» **Data provided**
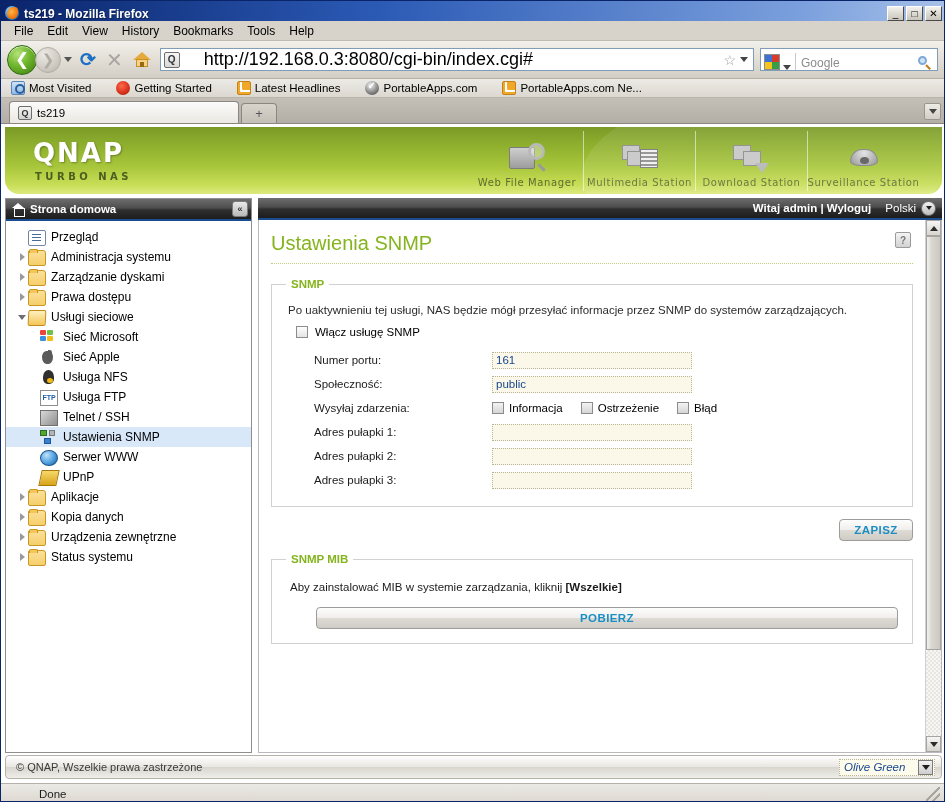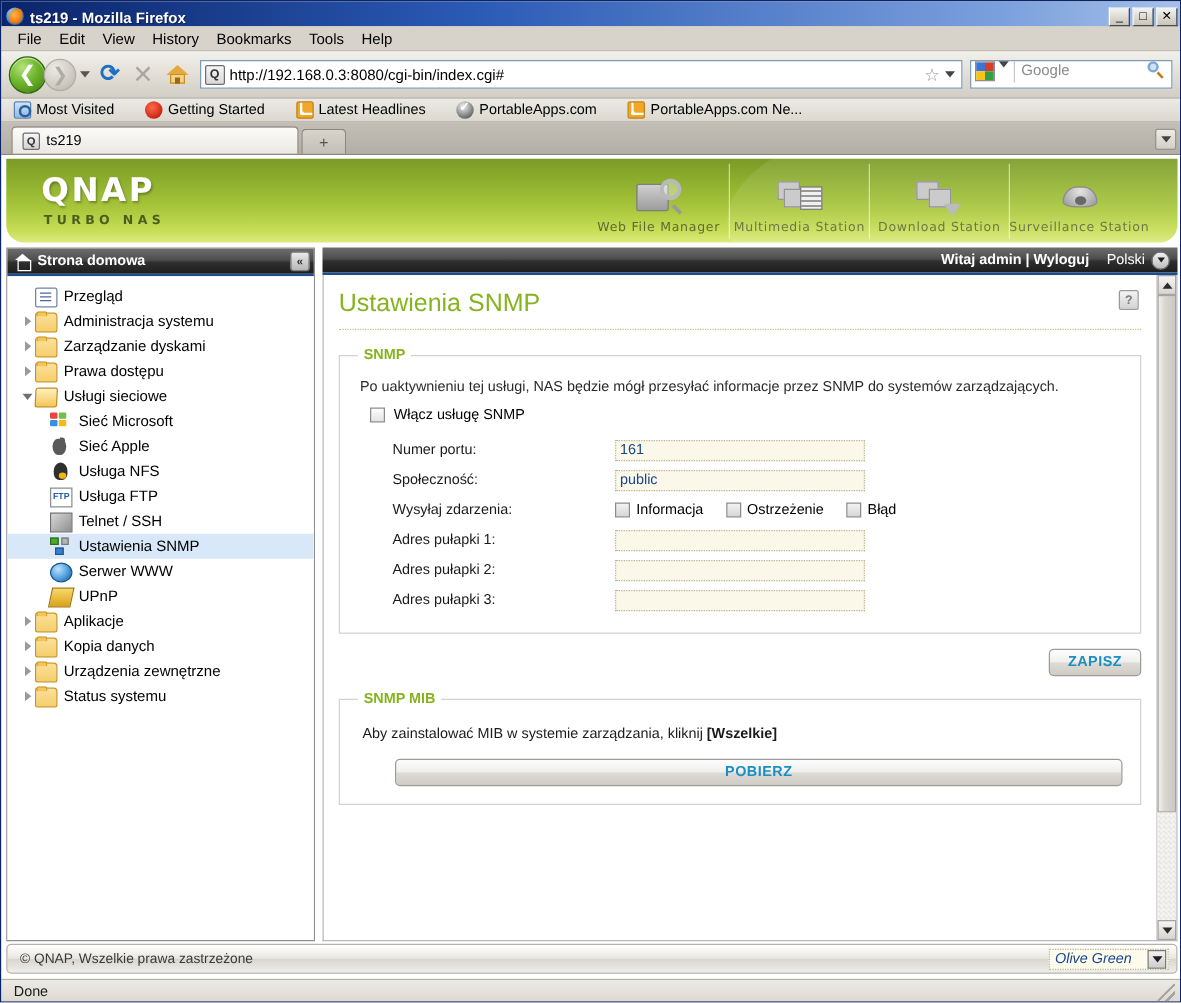--- a/index.html
+++ b/index.html
@@ -130,34 +130,35 @@
     display: flex; align-items: center; padding: 0 3px;
   }
   #urlbar .favico {
     width: 16px; height: 16px; flex: 0 0 auto;
     background: linear-gradient(to bottom,#f6f6f6,#d8d8d8);
     border: 1px solid #6d6d6d; border-radius: 2px;
     display: flex; align-items: center; justify-content: center;
     font-size: 10px; font-weight: bold; color: #333; margin-right: 4px;
   }
   #urlbar .urltext {
-    flex: 1 1 auto; font-size: 12px; color: #000; white-space: nowrap;
+    flex: 1 1 auto; font-size: 18px; color: #000; white-space: nowrap;
     overflow: hidden;
+    margin-left: 20px;
   }
   #urlbar .star { color: #9a9a9a; font-size: 14px; margin: 0 4px; }
   #urlbar .cdown {
     width: 0; height: 0; margin-right: 2px;
     border-left: 4px solid transparent; border-right: 4px solid transparent;
     border-top: 5px solid #444;
   }
 
   #searchbar {
-    width: 162px; height: 23px; flex: 0 0 auto;
+    width: 178px; height: 23px; flex: 0 0 auto;
     background: #fff; border: 1px solid #7f9db9;
-    display: flex; align-items: flex-start; padding: 0 3px;
+    display: flex; align-items: flex-end; padding: 0 3px;
   }
   #searchbar .gico {
     width: 16px; height: 16px; flex: 0 0 auto; position: relative;
     border: 1px solid #8d8d8d; background: #fff; margin-right: 2px;
   }
   #searchbar .gico i { position: absolute; display: block; }
   #searchbar .gico .b { left: 0; top: 0; width: 7px; height: 7px; background: #3b73d6; }
   #searchbar .gico .r { left: 7px; top: 0; width: 7px; height: 7px; background: #d93b2b; }
   #searchbar .gico .y { left: 0; top: 7px; width: 7px; height: 7px; background: #f5c51d; }
   #searchbar .gico .g { left: 7px; top: 7px; width: 7px; height: 7px; background: #34a043; }
@@ -616,21 +617,21 @@
 
   
   #statusbar {
     height: 20px;
     background: linear-gradient(to bottom, #eceae5 0%, #dcd8d0 100%);
     border-top: 1px solid #b5b1a8;
     display: flex; align-items: center;
     padding: 0 4px 0 10px;
     font-size: 11.5px; color: #1b1b1b;
   }
-  #statusbar .stext { flex: 1 1 auto; }
+  #statusbar .stext { flex: 1 1 auto; margin-left: 28px; }
   #statusbar .grip {
     width: 14px; height: 14px;
     background:
       linear-gradient(135deg, transparent 45%, #a9a5a0 45%, #a9a5a0 55%, transparent 55%),
       linear-gradient(135deg, transparent 70%, #a9a5a0 70%, #a9a5a0 80%, transparent 80%);
   }
 </style>
 </head>
 <body>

» **Task**
The lines of the records that contain the string "urlbar" should be located and copied.

» **Solution for this task**
   #urlbar .favico {
   #urlbar .urltext {
   #urlbar .star { color: #9a9a9a; font-size: 14px; margin: 0 4px; }
   #urlbar .cdown {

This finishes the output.